Laura Ethel Larcombe (1876–1940) was an early twentieth-century British children's book illustrator and designer.

==Biography==
Born and raised in Exeter, Larcombe was the daughter of John Samuel Larcombe and his wife Louisa who owned a small school in the town.
She first garnered attention for her 1899 work Summer for a competition held by The Studio magazine, and her typographic lettering was subsequently shown at the Prima Esposizione Internazionale d'Arte Decorativa Moderna in 1902 in Turin. She was employed on a freelance basis by Talwin Morris, Art Director at the Glasgow-based publishers Blackie & Son to design bookbindings for the firm and their London subsidiary, Gresham. Many of these designs were produced in several colourways.

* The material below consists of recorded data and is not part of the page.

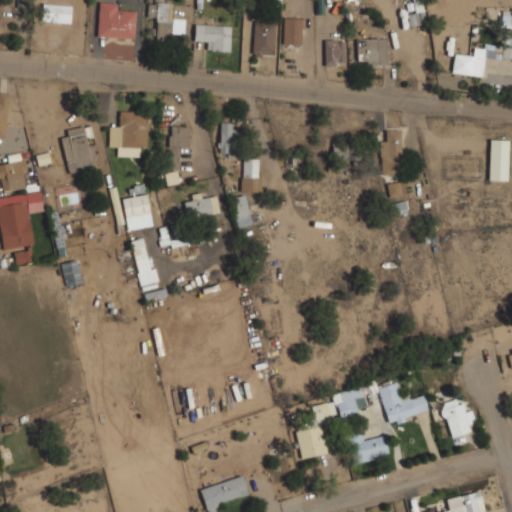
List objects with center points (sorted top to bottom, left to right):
building: (415, 13)
building: (164, 20)
building: (504, 20)
building: (112, 21)
building: (114, 21)
building: (167, 21)
building: (291, 30)
building: (291, 31)
building: (212, 36)
building: (212, 36)
building: (262, 38)
building: (262, 38)
building: (370, 51)
building: (371, 51)
building: (333, 52)
building: (333, 52)
building: (506, 52)
building: (474, 60)
building: (469, 61)
road: (255, 88)
building: (2, 113)
building: (2, 113)
building: (127, 130)
building: (128, 133)
building: (225, 138)
building: (226, 138)
building: (175, 145)
building: (172, 146)
building: (77, 150)
building: (77, 151)
building: (343, 151)
building: (390, 151)
building: (389, 153)
building: (497, 159)
building: (496, 160)
building: (248, 174)
building: (11, 175)
building: (249, 175)
building: (11, 176)
building: (394, 188)
building: (394, 189)
building: (199, 205)
building: (200, 206)
building: (397, 206)
building: (398, 206)
building: (135, 207)
building: (135, 211)
building: (239, 211)
building: (240, 211)
building: (17, 218)
building: (14, 225)
building: (176, 242)
building: (141, 260)
building: (141, 262)
building: (69, 271)
building: (510, 356)
building: (509, 357)
building: (367, 386)
building: (344, 402)
building: (348, 402)
building: (399, 403)
building: (399, 403)
building: (319, 410)
building: (454, 417)
building: (455, 417)
road: (499, 420)
building: (314, 430)
building: (309, 441)
building: (365, 446)
building: (365, 447)
road: (407, 483)
building: (222, 490)
building: (222, 491)
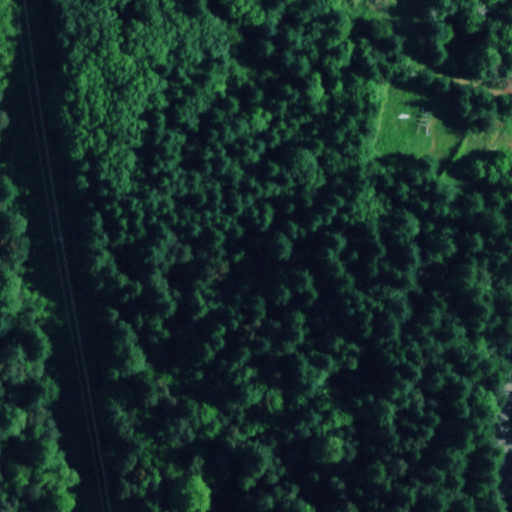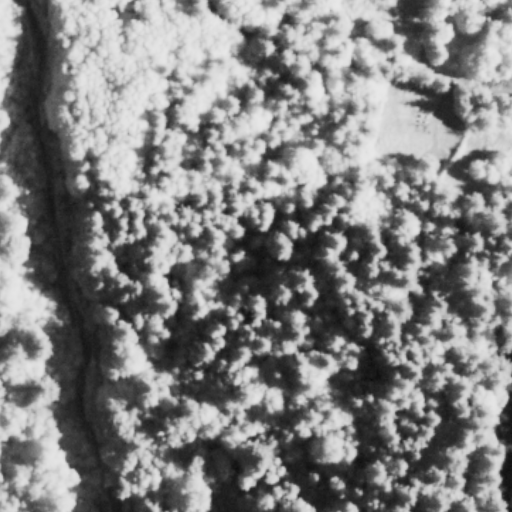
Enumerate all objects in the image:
road: (496, 422)
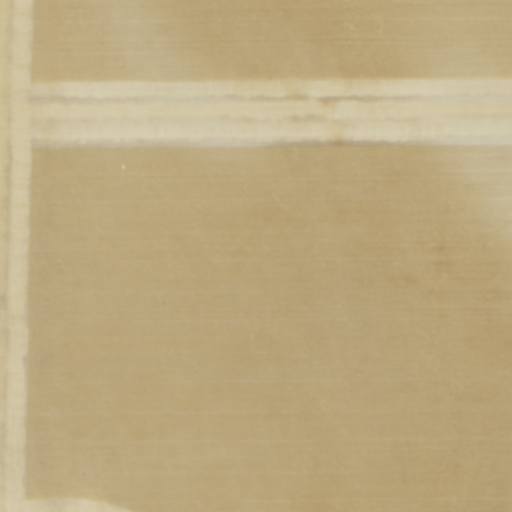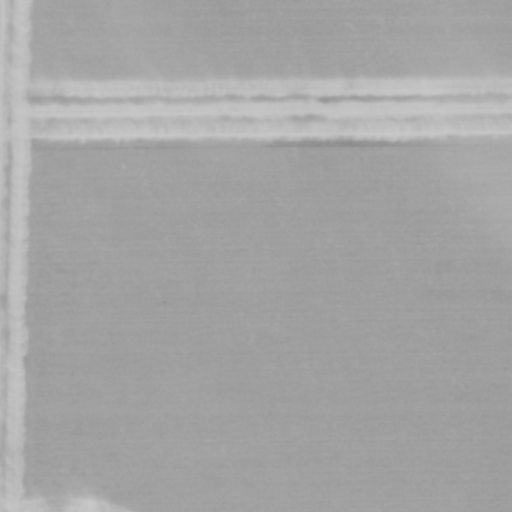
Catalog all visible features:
crop: (255, 255)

Larcombe's work can be seen in contemporary publications by The Studio Magazine, Stone, Von Larisch, Walter Shaw Sparrow and Salwey. In the spring of 1917, American retailer Sears marketed green-bordered cotton cloth "coverettes" bearing Larcombe illustrations to customers looking to decorate nurseries and children's rooms. Prior to that she had illustrated a number of "rag books" for Dean & Son. Her designs were also used for chromolithographed postcards printed by E. W. Savory Co. of Bristol and she provided an advert for Arts & Crafts furniture designers Neatby & Evans.

Larcombe died in Exeter on 12 December 1940.